Timothy Herring and wife Alison are scouting locations for a Mr. Glanvilliers Ryanston, a movie producer. On his list of sites wanted are a castle, a church, a stone bridge, a folly, and a manor house. Timothy thinks he can fill some or all of the requests through negotiations with the eccentric Leigh-Fifields. Annabel Leigh, a young woman and ex-student of Alison's, is the chosen representative as dour Aunt Wulfilda, batty Aunt Waltruda, and benign Uncle Ordulf prove less approachable. The family also seems a bit preoccupied, as Timothy spots them carrying out a curiously abridged Black Mass and paying tribute to a plaster bust of a chap named Erik.

Negotiations barely get underway before more strange things occur: the bricked-up entry to Castell Foel is secretly demolished; a reclining skeleton on a kitchen floor is glimpsed through a window; a borzoi goes missing; moods change and talks stall. Staying with the school headmistress, Alison's old employer Miss Pomfret-Brown, news comes in that one of the students, a girl named Jennifer Purlieu, has disappeared. As she is cousin to Annabel Leigh -- and as Annabel managed to visit the school moments before Jennifer vanished -- Timothy decides to hunt for the girl. Knowing there's a priest's hole built in to Fivefield Hall, he sets out with purpose. There is indeed a body in the hiding place, but it belongs to someone much older than Jennifer.

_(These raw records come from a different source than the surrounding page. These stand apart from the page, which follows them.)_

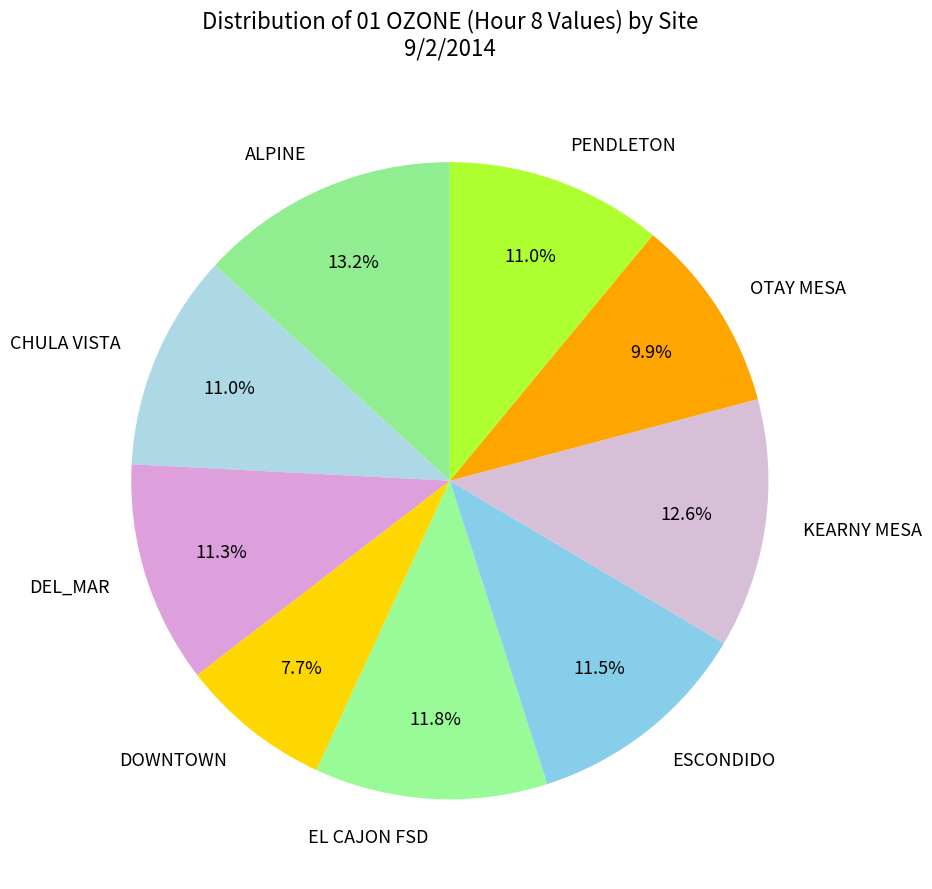

Which category has the biggest portion of the pie?

ALPINE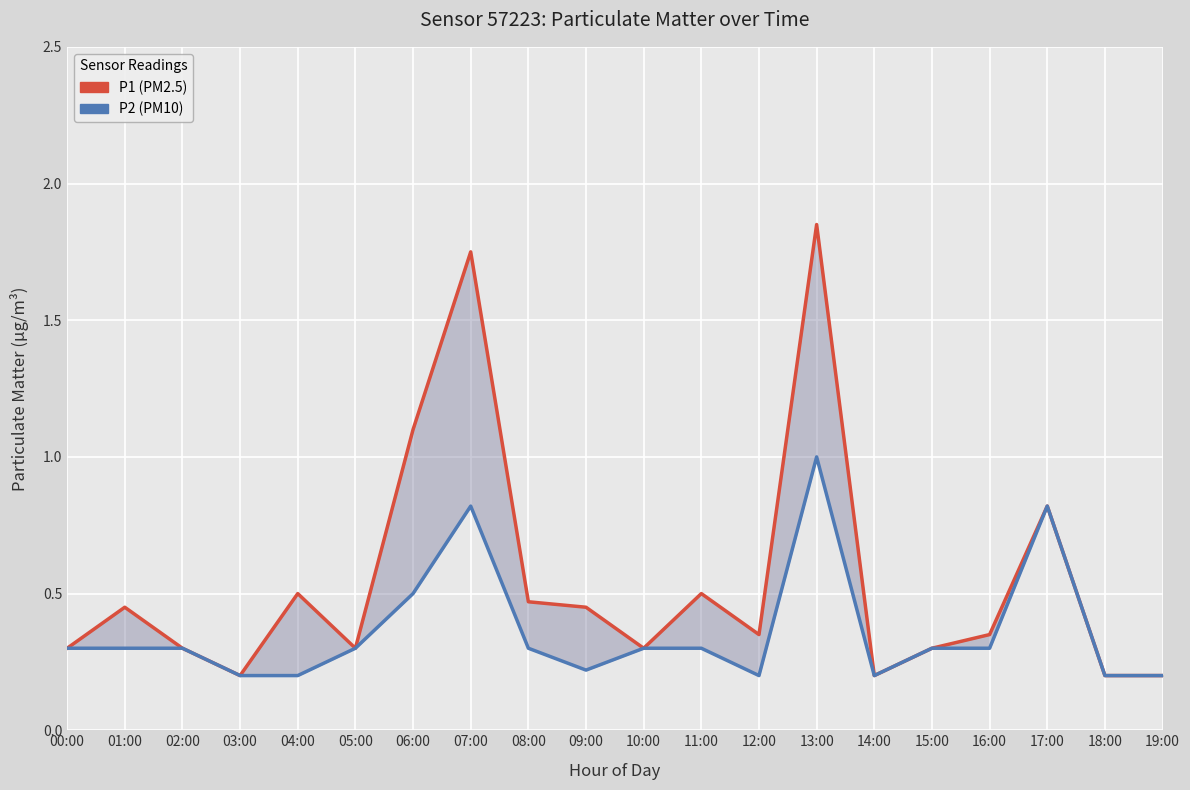

The P2 (PM10) series shows 0.1 at 14:00. True or false?

False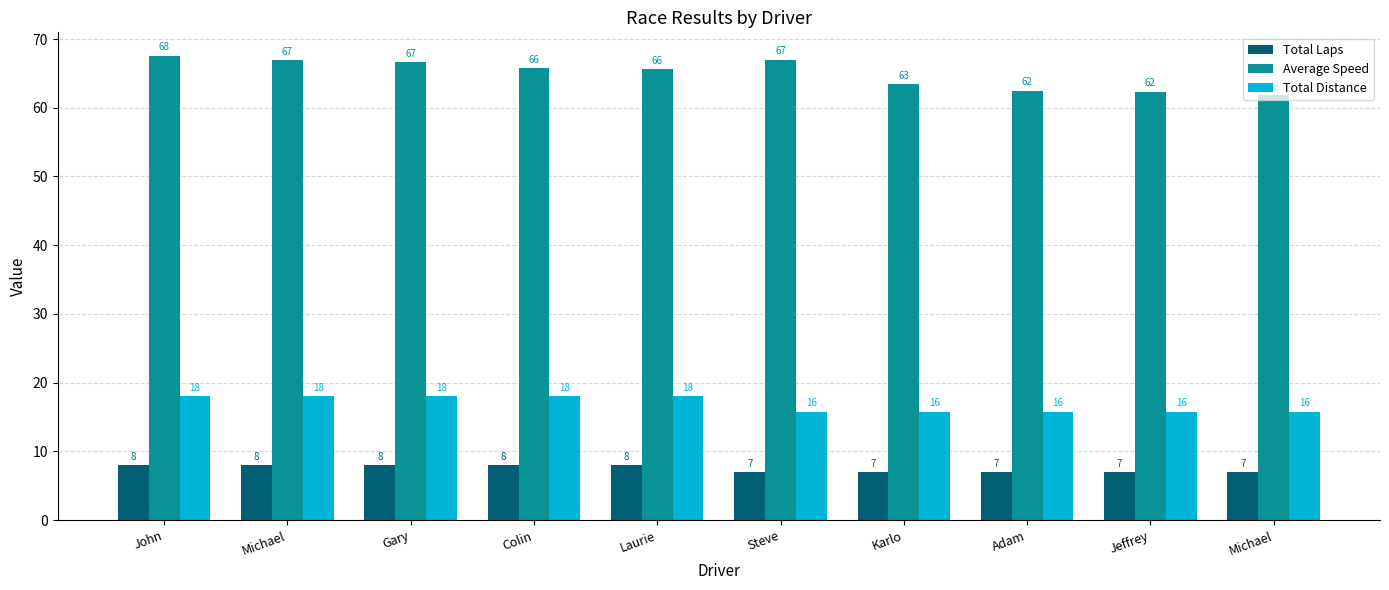

Where is Average Speed nearest to the value 64?

Karlo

The fifth entry involving historic building preserver Timothy Herring is a particularly weak one, despite its busyness of plot. The problem is that the plot never coheres into a compelling story, and the reader is curiously distanced from the characters and proceedings. It doesn't help that, by tale's end, much of Timothy's theorizing proves to be fanciful and groundless. What little mystery there is could be cleared up with knowledge of a couple facts. The result is not a dazzling display of misdirection but a tangle of uninteresting, unsubstantial threads.

Two other transgressions of the mystery form reside here, the latter one borderline criminal. First, Timothy and Alison spend far too much time quoting prose and verse at one another, the follower usually capping the leader's start. Most of the first chapter is given over to compartmentalizing Wodehouse's producer characters (by way of describing their own producer, Ryanston). A laborious exercise, and I'm a card-carrying P.G. Wodehouse fan myself! Second, Gladys Mitchell allows her pseudonym some very sloppy plotting: in Late and Cold (1967), readers are expected to accept that a potential weapon gets moved around by a poltergeist. Now in Shades of Darkness, a body is unearthed and, by story's end, that body is neither identified nor its presence explained. The matter isn't forgotten, it's simply shrugged off and dismissed, in a "we may never know what happened" style. Singularly unsatisfying, I'm sorry to report that Shades of Darkness can't hold a candle to Gladys Mitchell's best works.